THE LOG CABIN VILLAGE
The hustle and bustle of University Drive all but disappears in the historic Log Cabin Village. The village’s schoolhouse, gristmill, smoke house and cabins were all occupied by Texas settlers and some of them have a tragic past.
In 1836, the Parker family fort near present-day Groesbeck was invaded by Comanche Indians. The ensuing massacre left most of the residents dead and nine-year-old Cynthia Ann Parker missing.
More than two decades later, Parker was married to a tribal chief and a mother of three when she8212;along with her young daughter, were arrested by Texas Rangers and returned to relatives they scarcely knew. Parker was taken against her will to the Parker Cabin, then in Birdville, where she reportedly wandered in the forests and slashed her breasts, yearning for the husband and two sons she would never see again.

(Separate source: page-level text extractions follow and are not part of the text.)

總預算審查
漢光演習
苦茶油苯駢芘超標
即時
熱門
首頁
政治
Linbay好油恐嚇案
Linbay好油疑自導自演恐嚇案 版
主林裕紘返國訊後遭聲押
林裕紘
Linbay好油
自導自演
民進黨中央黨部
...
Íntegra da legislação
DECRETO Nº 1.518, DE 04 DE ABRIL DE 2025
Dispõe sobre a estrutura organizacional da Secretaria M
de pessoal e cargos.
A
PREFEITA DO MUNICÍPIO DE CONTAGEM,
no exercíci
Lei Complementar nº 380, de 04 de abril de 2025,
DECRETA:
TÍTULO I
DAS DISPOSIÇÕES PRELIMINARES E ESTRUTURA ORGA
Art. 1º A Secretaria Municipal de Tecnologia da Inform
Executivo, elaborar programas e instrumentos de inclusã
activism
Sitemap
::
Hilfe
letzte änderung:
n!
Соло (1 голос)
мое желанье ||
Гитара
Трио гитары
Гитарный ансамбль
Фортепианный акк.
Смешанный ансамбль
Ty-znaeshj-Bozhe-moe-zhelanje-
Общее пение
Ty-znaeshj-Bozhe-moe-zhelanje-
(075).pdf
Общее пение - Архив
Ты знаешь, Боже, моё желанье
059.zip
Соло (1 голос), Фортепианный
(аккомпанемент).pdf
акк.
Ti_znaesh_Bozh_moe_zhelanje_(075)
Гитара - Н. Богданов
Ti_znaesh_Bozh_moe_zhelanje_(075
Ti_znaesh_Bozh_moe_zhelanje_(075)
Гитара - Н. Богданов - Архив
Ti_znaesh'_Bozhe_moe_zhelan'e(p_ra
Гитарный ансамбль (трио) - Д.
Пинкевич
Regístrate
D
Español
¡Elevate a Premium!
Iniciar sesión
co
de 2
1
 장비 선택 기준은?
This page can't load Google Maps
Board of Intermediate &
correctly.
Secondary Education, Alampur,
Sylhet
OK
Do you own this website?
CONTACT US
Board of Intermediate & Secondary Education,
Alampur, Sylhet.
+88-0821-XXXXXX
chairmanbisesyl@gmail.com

A longstanding rumor is that the second floor of the Foster Cabin sometimes smells like lilacs which is said to be a remnant of Mrs. Foster’s perfume. One of the few remaining Texas plantation homes, the two-story cabin was built by slaves who hand-hewed and stacked the logs from oak and cedar timbers along the Brazos River.
Kelli Pickard, museum director, is a skeptic, but said she did have an uncomfortable experience several years ago in the Howard Cabin. Pickard said she and an intern felt a presence and heaviness in the air that made it hard to breathe. She also remembers a young girl and her grandmother who were the sole visitors at the Howard Cabin one afternoon. The child asked her grandmother if she saw them too. When her grandmother quizzed her, the girl said she had seen people inside the cabin and that they smelled like oranges.
The village is open Tuesday through Friday 9 a.m. – 4 p.m. and weekends 1 p.m. – 5 p.m. Admission is $4.50 for adults $4.00 for children.